Task description: If an entry below holds a picture, leave the picture out and print the rest exactly.

Data shown:
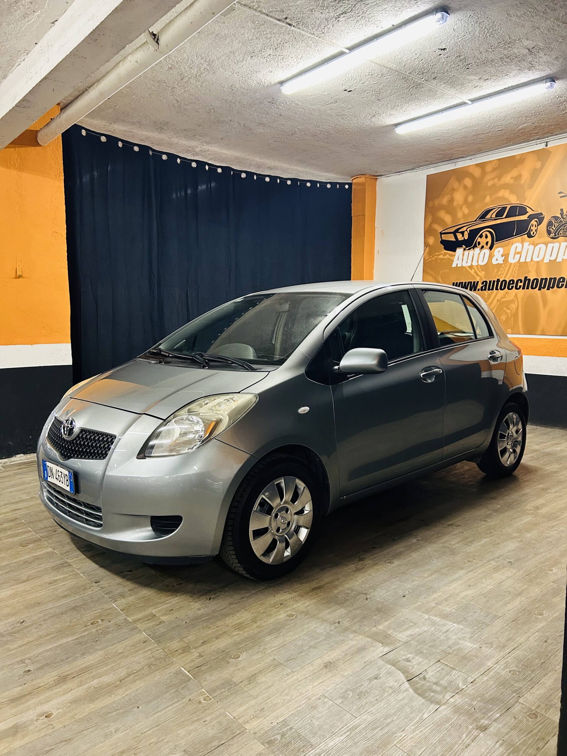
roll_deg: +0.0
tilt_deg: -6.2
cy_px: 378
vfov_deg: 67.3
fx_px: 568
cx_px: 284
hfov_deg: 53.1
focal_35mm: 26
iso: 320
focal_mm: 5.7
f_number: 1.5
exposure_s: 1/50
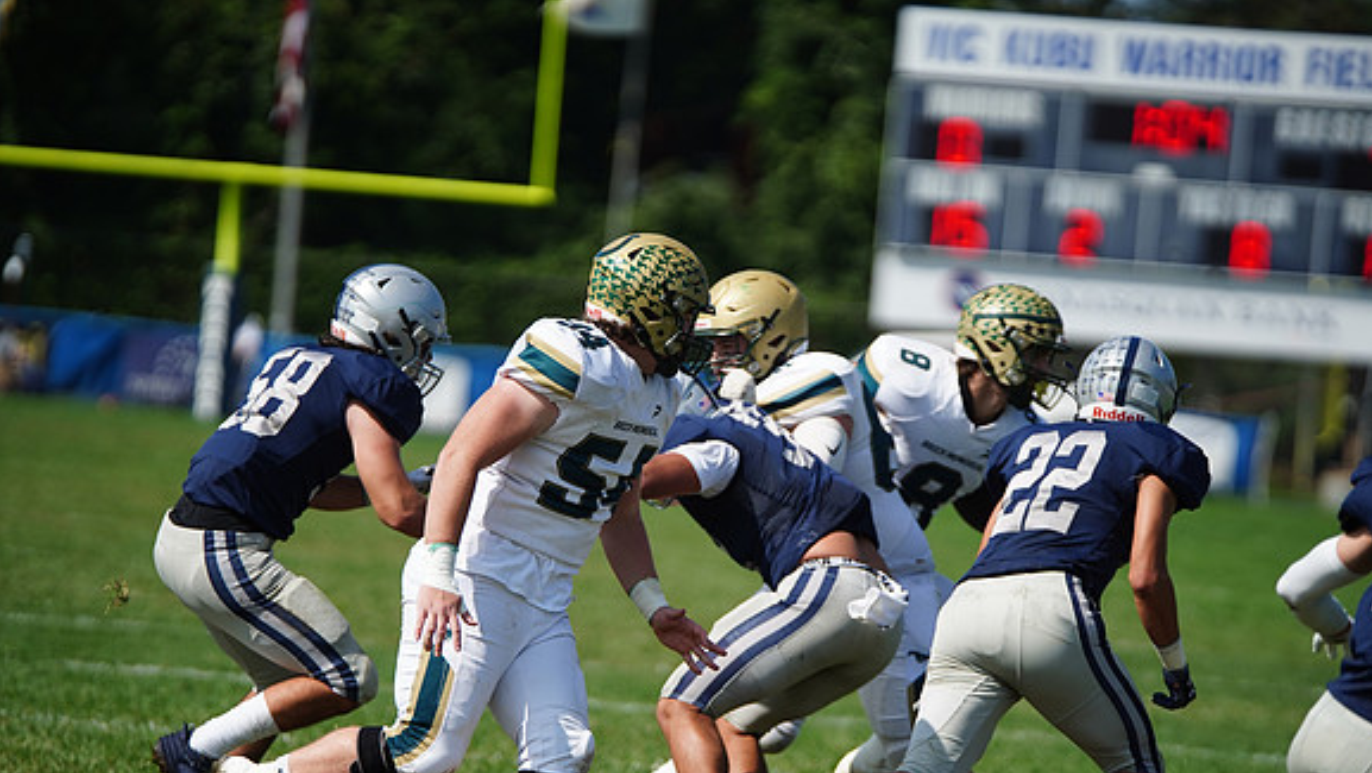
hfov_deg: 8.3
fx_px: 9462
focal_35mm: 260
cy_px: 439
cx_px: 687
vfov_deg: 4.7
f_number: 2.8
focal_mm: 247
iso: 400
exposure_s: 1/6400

Answer to this exercise:
roll_deg: +0.0
tilt_deg: -6.2
cy_px: 378
vfov_deg: 67.3
fx_px: 568
cx_px: 284
hfov_deg: 53.1
focal_35mm: 26
iso: 320
focal_mm: 5.7
f_number: 1.5
exposure_s: 1/50
hfov_deg: 8.3
fx_px: 9462
focal_35mm: 260
cy_px: 439
cx_px: 687
vfov_deg: 4.7
f_number: 2.8
focal_mm: 247
iso: 400
exposure_s: 1/6400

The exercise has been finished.